[Tutor] portability of pickle and shelve across platforms and different python versions?

Bjorn Egil Ludvigsen bludvigsen at gmail.com
Thu May 6 15:54:20 CEST 2010


I do not know all the details, but I think it is NOT portable.

The reason I am saying this is from a comment in Mark Summerfields excellent
book "Rapid GUI programming with Python and Qt" where he has an example that
uses several different load/save methods (chapter 8). He recommends using
Qt's QDataStream method to write/read binary fields over pickle/cpickle
because the Qt method is fully platform independent and it can handle Qt
classes more effortlessly.

He writes that files written with QDataStream are platform-independent; the
class automatically takes care of endianess and word size. Since he does not
say this about pickle I infer from this that files written by pickle does
not take care of endianess or word size automatically.
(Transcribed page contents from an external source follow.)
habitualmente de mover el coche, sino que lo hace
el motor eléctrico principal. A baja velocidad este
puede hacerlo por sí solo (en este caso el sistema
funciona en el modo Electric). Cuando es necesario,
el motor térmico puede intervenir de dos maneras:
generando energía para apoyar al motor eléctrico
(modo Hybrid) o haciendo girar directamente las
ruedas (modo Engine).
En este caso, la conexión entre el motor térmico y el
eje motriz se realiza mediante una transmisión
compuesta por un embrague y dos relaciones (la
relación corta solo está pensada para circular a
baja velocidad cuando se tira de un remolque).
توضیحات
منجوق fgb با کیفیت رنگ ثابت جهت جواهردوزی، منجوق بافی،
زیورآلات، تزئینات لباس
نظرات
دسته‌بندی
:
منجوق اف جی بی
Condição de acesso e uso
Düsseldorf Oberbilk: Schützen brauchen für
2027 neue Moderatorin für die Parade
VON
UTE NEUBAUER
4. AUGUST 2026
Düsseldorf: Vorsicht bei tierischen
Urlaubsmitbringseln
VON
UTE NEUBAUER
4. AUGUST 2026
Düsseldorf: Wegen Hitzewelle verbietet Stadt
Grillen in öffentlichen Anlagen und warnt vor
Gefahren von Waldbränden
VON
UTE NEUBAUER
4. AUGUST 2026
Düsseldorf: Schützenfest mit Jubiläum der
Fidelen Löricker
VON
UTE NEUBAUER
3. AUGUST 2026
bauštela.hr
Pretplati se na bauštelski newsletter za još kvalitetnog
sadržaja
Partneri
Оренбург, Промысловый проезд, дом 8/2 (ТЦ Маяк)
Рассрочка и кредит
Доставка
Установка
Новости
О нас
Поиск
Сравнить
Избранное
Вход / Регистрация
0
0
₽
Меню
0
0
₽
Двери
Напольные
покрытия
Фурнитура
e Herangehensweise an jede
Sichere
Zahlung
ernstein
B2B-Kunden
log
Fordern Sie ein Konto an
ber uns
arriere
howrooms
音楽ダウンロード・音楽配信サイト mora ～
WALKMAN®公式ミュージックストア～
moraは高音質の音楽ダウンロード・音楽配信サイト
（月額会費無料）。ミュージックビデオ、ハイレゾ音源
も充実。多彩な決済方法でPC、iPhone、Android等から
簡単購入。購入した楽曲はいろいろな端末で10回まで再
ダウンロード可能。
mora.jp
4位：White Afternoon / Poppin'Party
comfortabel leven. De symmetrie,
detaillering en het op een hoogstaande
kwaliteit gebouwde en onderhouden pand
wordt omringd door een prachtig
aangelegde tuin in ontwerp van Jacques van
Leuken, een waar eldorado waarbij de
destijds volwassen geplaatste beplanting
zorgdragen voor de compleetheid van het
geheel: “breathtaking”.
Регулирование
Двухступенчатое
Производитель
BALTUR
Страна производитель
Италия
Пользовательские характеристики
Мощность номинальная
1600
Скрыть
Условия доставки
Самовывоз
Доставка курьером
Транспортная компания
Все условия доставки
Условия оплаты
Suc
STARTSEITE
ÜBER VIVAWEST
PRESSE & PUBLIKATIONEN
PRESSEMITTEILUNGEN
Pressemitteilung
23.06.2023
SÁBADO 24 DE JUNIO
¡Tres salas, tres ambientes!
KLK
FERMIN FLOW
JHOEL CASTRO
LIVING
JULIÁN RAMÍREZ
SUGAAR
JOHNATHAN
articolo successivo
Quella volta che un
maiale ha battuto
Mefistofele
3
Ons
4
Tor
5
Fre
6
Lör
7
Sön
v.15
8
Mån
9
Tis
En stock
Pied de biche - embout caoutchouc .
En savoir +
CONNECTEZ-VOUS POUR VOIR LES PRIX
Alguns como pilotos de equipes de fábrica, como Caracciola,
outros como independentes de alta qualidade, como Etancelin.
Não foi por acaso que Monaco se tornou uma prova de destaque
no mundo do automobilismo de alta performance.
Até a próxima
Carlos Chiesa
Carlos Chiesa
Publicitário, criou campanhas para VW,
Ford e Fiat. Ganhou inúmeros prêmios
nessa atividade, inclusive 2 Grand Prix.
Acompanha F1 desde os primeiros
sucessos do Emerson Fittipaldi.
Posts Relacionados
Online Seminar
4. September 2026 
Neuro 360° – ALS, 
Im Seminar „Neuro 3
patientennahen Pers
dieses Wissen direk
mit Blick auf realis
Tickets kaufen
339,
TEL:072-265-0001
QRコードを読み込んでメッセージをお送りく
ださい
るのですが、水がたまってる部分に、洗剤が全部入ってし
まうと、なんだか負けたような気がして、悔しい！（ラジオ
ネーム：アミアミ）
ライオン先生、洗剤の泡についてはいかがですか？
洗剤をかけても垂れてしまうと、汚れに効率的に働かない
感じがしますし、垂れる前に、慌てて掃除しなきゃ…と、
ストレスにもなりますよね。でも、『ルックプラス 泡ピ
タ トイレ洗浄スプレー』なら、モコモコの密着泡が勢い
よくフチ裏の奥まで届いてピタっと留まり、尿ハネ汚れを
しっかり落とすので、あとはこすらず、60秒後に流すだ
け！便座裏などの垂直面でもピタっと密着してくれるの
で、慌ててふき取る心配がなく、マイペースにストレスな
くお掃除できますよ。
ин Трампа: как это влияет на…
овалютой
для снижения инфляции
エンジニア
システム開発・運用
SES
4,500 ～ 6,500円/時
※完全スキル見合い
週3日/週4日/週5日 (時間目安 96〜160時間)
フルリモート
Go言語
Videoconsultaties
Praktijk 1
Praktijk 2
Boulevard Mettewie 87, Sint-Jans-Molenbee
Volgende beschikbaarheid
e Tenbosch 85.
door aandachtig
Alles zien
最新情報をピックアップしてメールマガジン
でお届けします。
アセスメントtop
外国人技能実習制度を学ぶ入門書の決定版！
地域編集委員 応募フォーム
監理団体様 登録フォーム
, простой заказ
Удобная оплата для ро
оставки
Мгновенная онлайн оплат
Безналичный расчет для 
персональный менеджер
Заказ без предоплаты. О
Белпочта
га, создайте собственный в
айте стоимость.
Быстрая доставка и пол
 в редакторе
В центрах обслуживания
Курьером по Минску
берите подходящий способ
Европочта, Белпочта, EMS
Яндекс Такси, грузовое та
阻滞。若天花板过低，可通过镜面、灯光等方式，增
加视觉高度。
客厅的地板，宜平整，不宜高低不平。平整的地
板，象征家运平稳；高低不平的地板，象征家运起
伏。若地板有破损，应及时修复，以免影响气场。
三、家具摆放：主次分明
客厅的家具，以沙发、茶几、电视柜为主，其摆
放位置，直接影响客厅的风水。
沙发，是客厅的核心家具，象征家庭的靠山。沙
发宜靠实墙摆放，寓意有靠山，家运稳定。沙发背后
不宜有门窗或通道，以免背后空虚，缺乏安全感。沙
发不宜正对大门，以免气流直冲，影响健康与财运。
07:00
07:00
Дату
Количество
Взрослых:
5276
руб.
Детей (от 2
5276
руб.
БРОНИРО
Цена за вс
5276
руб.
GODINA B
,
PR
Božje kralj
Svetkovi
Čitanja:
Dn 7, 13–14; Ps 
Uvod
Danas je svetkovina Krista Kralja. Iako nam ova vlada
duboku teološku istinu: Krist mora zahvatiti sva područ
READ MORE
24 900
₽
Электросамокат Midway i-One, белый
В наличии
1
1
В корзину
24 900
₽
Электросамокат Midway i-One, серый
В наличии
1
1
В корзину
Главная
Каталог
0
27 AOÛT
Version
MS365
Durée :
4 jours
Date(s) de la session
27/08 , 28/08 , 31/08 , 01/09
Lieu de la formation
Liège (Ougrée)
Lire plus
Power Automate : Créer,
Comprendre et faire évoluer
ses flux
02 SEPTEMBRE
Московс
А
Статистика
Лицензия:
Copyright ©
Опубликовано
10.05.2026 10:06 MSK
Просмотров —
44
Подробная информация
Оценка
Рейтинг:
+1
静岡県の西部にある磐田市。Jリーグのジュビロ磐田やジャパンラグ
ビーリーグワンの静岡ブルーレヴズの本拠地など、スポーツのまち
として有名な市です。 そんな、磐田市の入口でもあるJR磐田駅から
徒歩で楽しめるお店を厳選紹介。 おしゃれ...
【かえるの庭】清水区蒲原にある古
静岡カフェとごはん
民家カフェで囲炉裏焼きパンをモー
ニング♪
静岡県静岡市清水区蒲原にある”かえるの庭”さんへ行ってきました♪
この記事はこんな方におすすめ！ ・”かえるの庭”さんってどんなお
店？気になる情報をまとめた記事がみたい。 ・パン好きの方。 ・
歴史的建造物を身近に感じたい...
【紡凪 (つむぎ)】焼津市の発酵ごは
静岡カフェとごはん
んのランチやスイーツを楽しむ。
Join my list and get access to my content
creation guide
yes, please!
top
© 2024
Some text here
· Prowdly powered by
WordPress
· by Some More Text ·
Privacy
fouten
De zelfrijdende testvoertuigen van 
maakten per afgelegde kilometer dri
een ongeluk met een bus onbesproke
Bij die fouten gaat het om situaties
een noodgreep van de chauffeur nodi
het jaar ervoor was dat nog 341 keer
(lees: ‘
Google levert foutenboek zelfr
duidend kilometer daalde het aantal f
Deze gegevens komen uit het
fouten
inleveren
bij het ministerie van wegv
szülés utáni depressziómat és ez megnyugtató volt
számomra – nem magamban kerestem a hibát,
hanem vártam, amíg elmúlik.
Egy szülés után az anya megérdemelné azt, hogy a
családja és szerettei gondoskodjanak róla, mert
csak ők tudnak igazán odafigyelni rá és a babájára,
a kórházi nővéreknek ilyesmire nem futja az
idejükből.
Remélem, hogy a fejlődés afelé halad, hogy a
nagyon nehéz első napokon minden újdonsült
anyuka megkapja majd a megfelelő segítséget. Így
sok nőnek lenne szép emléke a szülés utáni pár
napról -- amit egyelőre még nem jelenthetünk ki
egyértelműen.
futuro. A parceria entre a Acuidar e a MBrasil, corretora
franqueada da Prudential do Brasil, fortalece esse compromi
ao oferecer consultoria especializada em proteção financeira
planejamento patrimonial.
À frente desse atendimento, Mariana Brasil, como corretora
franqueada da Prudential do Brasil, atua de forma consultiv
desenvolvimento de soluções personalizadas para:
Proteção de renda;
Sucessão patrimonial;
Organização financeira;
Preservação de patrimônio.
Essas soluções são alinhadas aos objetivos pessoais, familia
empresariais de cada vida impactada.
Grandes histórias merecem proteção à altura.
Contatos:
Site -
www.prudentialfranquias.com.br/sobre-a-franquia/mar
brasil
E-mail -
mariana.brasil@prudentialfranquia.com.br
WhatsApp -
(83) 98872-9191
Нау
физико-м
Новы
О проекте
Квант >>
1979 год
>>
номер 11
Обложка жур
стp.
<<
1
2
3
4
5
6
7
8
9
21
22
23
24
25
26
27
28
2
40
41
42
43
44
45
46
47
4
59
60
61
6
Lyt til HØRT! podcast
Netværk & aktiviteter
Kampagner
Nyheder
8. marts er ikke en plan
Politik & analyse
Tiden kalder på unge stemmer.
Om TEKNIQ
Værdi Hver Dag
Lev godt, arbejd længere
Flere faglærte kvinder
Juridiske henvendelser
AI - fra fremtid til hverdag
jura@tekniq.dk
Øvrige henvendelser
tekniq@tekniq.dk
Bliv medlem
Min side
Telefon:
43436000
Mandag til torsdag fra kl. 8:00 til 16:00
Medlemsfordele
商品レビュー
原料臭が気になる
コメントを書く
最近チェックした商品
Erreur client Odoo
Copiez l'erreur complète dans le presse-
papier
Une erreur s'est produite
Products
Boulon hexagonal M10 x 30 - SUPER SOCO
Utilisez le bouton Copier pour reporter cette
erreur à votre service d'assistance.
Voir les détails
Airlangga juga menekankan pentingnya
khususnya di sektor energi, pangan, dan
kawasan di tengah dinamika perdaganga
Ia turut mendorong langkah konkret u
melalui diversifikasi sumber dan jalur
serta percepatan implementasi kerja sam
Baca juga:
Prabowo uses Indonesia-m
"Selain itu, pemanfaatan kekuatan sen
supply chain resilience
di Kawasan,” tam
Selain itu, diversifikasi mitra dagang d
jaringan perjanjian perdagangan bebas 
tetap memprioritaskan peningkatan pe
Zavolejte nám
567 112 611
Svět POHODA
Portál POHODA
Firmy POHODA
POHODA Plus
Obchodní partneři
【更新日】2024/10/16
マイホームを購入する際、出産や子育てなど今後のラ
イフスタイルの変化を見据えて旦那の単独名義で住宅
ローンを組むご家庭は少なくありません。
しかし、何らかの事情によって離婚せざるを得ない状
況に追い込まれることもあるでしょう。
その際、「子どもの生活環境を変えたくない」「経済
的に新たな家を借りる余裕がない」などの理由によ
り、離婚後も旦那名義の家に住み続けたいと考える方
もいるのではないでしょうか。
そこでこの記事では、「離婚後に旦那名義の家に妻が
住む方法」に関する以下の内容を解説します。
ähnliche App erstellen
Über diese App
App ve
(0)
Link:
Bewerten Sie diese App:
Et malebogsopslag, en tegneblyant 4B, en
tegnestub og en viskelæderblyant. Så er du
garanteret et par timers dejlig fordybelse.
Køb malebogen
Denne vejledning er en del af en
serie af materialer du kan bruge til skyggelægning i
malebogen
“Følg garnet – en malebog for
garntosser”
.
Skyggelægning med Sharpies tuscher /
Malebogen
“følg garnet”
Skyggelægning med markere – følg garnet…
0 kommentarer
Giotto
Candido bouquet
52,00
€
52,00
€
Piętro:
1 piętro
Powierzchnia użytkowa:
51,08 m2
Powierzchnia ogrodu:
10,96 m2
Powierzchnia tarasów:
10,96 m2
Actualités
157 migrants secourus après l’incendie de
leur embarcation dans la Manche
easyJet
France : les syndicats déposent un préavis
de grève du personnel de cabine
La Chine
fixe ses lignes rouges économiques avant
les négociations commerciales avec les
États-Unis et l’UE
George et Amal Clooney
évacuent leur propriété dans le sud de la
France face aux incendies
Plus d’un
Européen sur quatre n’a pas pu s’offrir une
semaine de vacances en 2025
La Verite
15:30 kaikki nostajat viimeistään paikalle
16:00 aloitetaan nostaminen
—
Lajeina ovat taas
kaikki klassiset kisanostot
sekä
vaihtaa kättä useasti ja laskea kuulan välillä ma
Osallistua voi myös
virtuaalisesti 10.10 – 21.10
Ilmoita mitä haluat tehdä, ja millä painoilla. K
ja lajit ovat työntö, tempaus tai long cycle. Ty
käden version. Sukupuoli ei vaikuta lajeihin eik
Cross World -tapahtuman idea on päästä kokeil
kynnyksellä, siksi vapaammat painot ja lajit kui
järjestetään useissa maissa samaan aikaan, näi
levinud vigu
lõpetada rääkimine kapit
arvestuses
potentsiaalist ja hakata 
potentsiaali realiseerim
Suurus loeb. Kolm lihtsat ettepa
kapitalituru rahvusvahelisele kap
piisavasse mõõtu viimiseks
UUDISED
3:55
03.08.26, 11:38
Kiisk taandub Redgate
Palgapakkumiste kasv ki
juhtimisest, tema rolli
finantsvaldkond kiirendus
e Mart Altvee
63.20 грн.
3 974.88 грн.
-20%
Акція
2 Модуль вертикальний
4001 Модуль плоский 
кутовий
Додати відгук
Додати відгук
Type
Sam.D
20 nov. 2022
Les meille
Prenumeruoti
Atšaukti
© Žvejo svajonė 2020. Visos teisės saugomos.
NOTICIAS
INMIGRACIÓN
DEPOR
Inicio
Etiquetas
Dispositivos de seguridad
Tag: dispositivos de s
Sorry for the guesswork as I might be wrong, but I hope this will guide you
in the right direction or that others will come up with more correct
answers.

Regards,
Bjorn

On Wed, May 5, 2010 at 6:12 PM, Garry Willgoose <
garry.willgoose at newcastle.edu.au> wrote:

> I have seen conflicting info on this on the web and in the tutor archive
> and the docs don't seem to address it explicitly. How portable are files
> containing pickle'd and shelve'd data? I'm thinking issues like simply O/S
> portability, through big-end/little-end hardware (for floats/integers which
> I use a lot), and then for unicode/non-unicode string,  64/32 bit and
> V2.6/V3.1 implementations of python. Does the version of the encoder in
> pickle make any difference for this? One post I've seen suggests that as
> long as the file is opened binary (ie. 'b') all should be well for platform
> independence.
>
> My core question if I give a pickled file to somebody else can i guarantee
> they can read/load it OK. The other person will be using exactly the same
> python code to open it as used to create it.